What you need to do
a: From the DBSCAN Dart package description, extract the passage starting with "The Floyd-Rivest quickselect" and going on through "under ISC license.".
b: In the DBSCAN Dart package description, under which license is the adapted Floyd-Rivest quickselect implementation used?

Text block
++++

🚀 DBSCAN Dart Implementation #

A high-performance, pure-Dart implementation of the DBSCAN clustering algorithm with advanced spatial optimization. This library works with any data type that implements the SpatialPoint interface, featuring optimized distance calculations and spatial indexing for maximum performance on large datasets.

✨ Features #

• 🚀 Optimized KD-Tree Construction - Uses Floyd-Rivest quickselect for O(n log n) tree building with minimal memory allocation
• ⚡ Fast Range Search - Iterative search with squared distance comparisons avoids expensive sqrt operations
• 🧩 Enhanced Point Interface - Flexible interface with optimized distance methods for maximum performance
• 🔄 Efficient Seed Expansion - Queue-based expansion with O(1) duplicate detection using Set tracking
• 🛡️ Smart Border Point Handling - Optimized border point detection prevents misclassification as noise
• 🔀 Parallel Processing - Built-in isolate support for CPU-intensive clustering tasks
• 📊 Comprehensive Results - Returns both per-cluster point collections and per-point cluster assignments

Credits and Attribution #

This package is heavily based on the work done in mojixcoder/dbscan, with optimizations and adaptations for Dart.

The Floyd-Rivest quickselect algorithm implementation is adapted from Zverik/dart_rbush, originally by Ilya Zverev (2021) and Vladimir Agafonkin (2018), used under ISC license.

For those interested in understanding the DBSCAN algorithm in depth:

• Visual explanation of DBSCAN by Computerphile
• DataCamp's DBSCAN Clustering Algorithm Tutorial

Getting started #

Add the package to your pubspec.yaml:

dart pub add dbscan_dart

Usage #

import 'package:dbscan_dart/dbscan_dart.dart';

void main() {
  // Create some sample points
  final points = <SpatialPoint>[
    LatLngPoint(pointId: PointId(1), lat: 1, lng: 1),
    LatLngPoint(pointId: PointId(2), lat: 2, lng: 2),
    LatLngPoint(pointId: PointId(3), lat: 3, lng: 3),
    LatLngPoint(pointId: PointId(5), lat: 5, lng: 5),
    LatLngPoint(pointId: PointId(1000), lat: 1000, lng: 1000),
    LatLngPoint(pointId: PointId(1001), lat: 1001, lng: 1001),
    LatLngPoint(pointId: PointId(2000), lat: 2000, lng: 2000),
  ];

  // Set DBSCAN parameters
  const eps = 5;
  const minPoints = 2;

  // Create a DBScan instance
  final dbscan = DBScan(eps: eps, minPoints: minPoints);

  // Run DBSCAN
  final result = dbscan.run(points: points);

  // Print clusters
  print('### Clusters ###');
  result.clusters.forEach((clusterId, cluster) {
    print('Cluster $clusterId: $cluster');
  });

  // Print point labels
  print('### Point Labels ###');
  result.labels.forEach((pointId, label) {
    print('ID(${pointId.value}): ClusterID(${label.value})');
  });

  // Check if a point is noise
  final pointToCheck = PointId(2000);
  if (result.labels[pointToCheck] == ClusterLabel.noise) {
    print('Point with ID ${pointToCheck.value} is noise');
  }
}

Example output:

### Clusters ###
Cluster 1: [LatLngPoint(id: 1, lat: 1, lng: 1), LatLngPoint(id: 2, lat: 2, lng: 2), LatLngPoint(id: 3, lat: 3, lng: 3), LatLngPoint(id: 5, lat: 5, lng: 5)]
Cluster 2: [LatLngPoint(id: 1000, lat: 1000, lng: 1000), LatLngPoint(id: 1001, lat: 1001, lng: 1001)]
################

### Point Labels ###
ID(1): ClusterID(1)

++++

Excerpted records
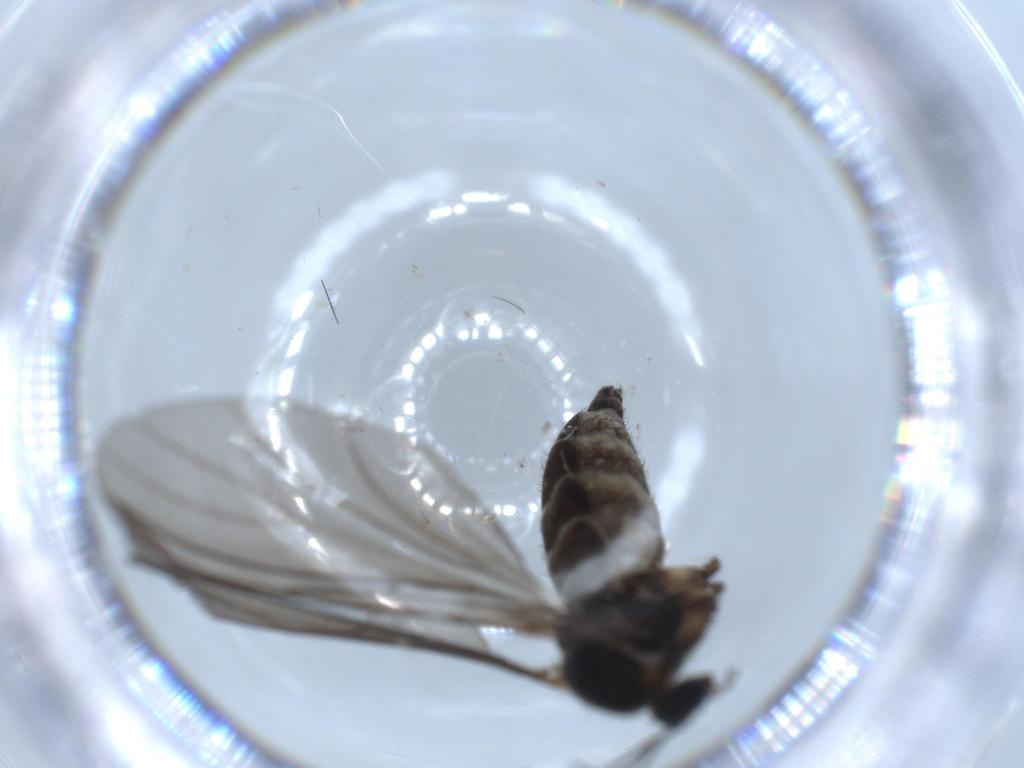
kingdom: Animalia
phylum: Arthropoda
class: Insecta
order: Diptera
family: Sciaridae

++++

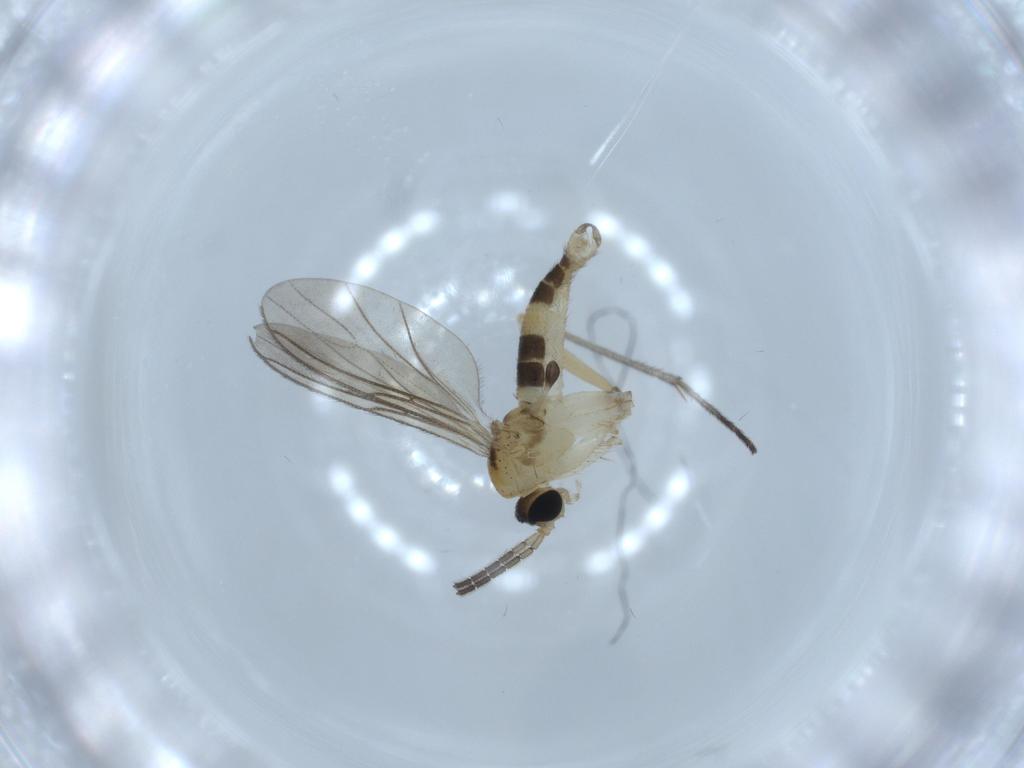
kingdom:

++++

Outputs by task
a:
The Floyd-Rivest quickselect algorithm implementation is adapted from Zverik/dart_rbush, originally by Ilya Zverev (2021) and Vladimir Agafonkin (2018), used under ISC license.

b: The ISC license.